The former is a natural consequence of illness and treatment. The latter is a byproduct of process defects, e.g., excessive wait times, poor care coordination, and insufficient communication, for example – and reflects ways in which we, the people trusted to care for our patients, actually cause their suffering directly or indirectly (Figure 1).
It is incumbent upon us as nurses to mitigate the inherent suffering and eliminate avoidable suffering in order to provide patients with optimal care in every setting.
In order to do this, we must connect clinical excellence with outcomes, operational efficiency with quality, and behaviors with engagement of caregivers and patients. In other words, we must find a way to ensure the delivery of Compassionate Connected Care™ to every patient every day.
Fig. 1 Causes of Patient Suffering
Inherent Suffering
Arises from within the individual in response to his/her illness and will occur even within an optimally functioning care delivery system.
Varies based on individual differences in patient needs.
Is unavoidable but not un-addressable. Our goal should be to mitigate wherever possible.
Avoidable Suffering
Arises from the dysfunction present in the care delivery system.
Varies based on differences in how organizations provide care.
Is avoidable because it would not occur in an optimally functioning system. Our goal should be to reduce these defects to zero.
Connecting Care Compassionately
We must also provide a foundation that connects the mission, vision and values of our organizations with engagement and action.

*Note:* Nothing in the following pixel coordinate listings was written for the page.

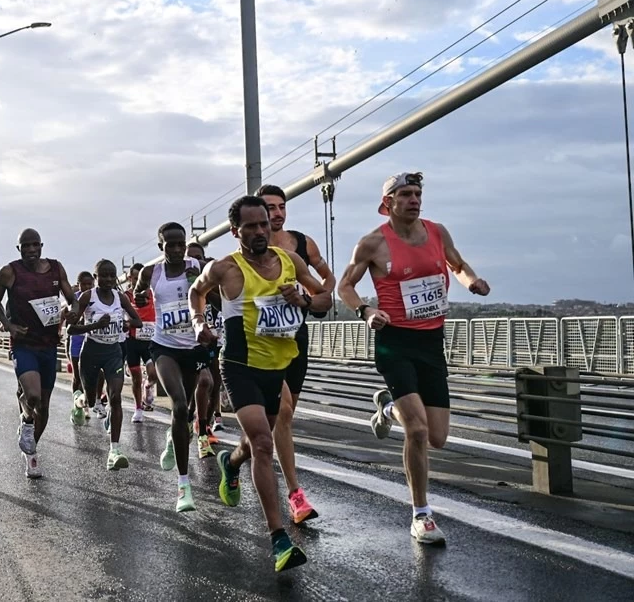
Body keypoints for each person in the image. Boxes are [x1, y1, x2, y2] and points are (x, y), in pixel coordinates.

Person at [337, 172, 490, 545]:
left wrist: (472, 281)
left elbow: (458, 265)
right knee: (417, 431)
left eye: (418, 193)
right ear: (388, 202)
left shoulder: (437, 232)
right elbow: (345, 286)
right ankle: (421, 514)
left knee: (437, 437)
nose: (414, 200)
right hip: (395, 342)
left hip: (431, 343)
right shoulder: (373, 243)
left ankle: (388, 409)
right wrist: (366, 311)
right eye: (405, 194)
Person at [190, 195, 328, 572]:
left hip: (277, 367)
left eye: (264, 224)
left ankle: (230, 462)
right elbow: (195, 292)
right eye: (250, 226)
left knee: (253, 444)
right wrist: (200, 323)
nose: (259, 231)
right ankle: (278, 538)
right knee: (264, 444)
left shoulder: (290, 261)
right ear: (236, 231)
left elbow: (323, 299)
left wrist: (303, 299)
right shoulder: (224, 268)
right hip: (239, 367)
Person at [255, 184, 336, 525]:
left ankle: (240, 457)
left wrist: (311, 300)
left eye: (281, 206)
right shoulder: (251, 247)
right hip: (263, 341)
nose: (277, 213)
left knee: (279, 420)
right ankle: (295, 494)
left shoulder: (302, 244)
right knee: (284, 411)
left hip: (295, 335)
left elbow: (327, 279)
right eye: (269, 208)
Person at [0, 228, 77, 479]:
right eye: (25, 246)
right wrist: (8, 325)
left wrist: (74, 310)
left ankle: (31, 453)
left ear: (41, 246)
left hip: (49, 345)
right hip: (24, 344)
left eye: (34, 245)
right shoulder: (9, 272)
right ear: (18, 249)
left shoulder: (56, 269)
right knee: (33, 396)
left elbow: (72, 298)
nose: (30, 250)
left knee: (45, 406)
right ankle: (26, 421)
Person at [133, 222, 204, 512]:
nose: (176, 250)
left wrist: (200, 284)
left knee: (187, 413)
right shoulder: (152, 272)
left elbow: (213, 296)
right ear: (160, 246)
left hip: (193, 347)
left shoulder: (195, 266)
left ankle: (174, 439)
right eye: (170, 245)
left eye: (180, 245)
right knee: (180, 405)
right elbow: (138, 293)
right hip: (164, 347)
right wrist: (139, 297)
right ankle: (184, 486)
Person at [67, 259, 142, 470]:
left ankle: (114, 450)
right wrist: (95, 325)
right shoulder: (87, 297)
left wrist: (126, 324)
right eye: (104, 275)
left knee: (115, 397)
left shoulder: (120, 297)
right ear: (96, 277)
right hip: (91, 352)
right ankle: (78, 402)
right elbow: (71, 329)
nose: (108, 279)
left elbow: (138, 321)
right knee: (91, 401)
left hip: (113, 353)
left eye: (112, 275)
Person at [186, 242, 219, 458]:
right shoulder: (176, 276)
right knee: (202, 382)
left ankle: (202, 422)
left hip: (213, 338)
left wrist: (203, 287)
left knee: (214, 384)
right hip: (188, 339)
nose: (194, 261)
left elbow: (221, 303)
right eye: (190, 257)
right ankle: (198, 427)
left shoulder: (212, 275)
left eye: (198, 257)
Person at [124, 263, 157, 421]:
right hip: (132, 341)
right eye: (135, 278)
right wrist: (128, 323)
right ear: (130, 278)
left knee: (153, 374)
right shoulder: (126, 296)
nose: (138, 282)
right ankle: (138, 408)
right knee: (136, 377)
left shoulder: (153, 293)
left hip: (150, 340)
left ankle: (148, 386)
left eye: (141, 278)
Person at [65, 271, 96, 425]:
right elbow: (66, 319)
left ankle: (87, 405)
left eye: (90, 284)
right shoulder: (74, 299)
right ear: (79, 284)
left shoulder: (96, 296)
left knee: (88, 376)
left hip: (90, 341)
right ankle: (76, 404)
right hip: (76, 341)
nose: (87, 287)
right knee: (77, 377)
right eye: (84, 284)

Toward that end, our team conducted an affinity project with more than 100 clinicians, non-clinicians and patients to determine what Compassionate Connected Care looks like from their various perspectives.
Six themes emerged from this work, which we have interpreted into actionable improvement steps:
Suffering Must Be Acknowledged: We should acknowledge that our patients are suffering, and show them that we understand.
Body Language Matters: We must employ non-verbal communication skills and treat them as equally important as the words we use.
Anxiety is Suffering: We must acknowledge anxiety and uncertainty as negative outcomes and address them as part of the patient experience.
Care Should be Coordinated: We should show patients that their care is coordinated and continuous, and that “we” are always there for them.
Caring Transcends Diagnosis: We must embrace the reality that care goes beyond delivery of medical interventions to the patient.
Autonomy Reduces Suffering: We must help preserve autonomy as a means to ensure patient dignity.
When we make the reduction of suffering our goal and derive strategies to achieve it from these themes, patient experience scores and reimbursements will improve. Only by acknowledging patient suffering can we design a truly patient-centered care delivery system.
Christy Dempsey is Senior VP and Chief Nursing Officer, Press Ganey Associates, Inc.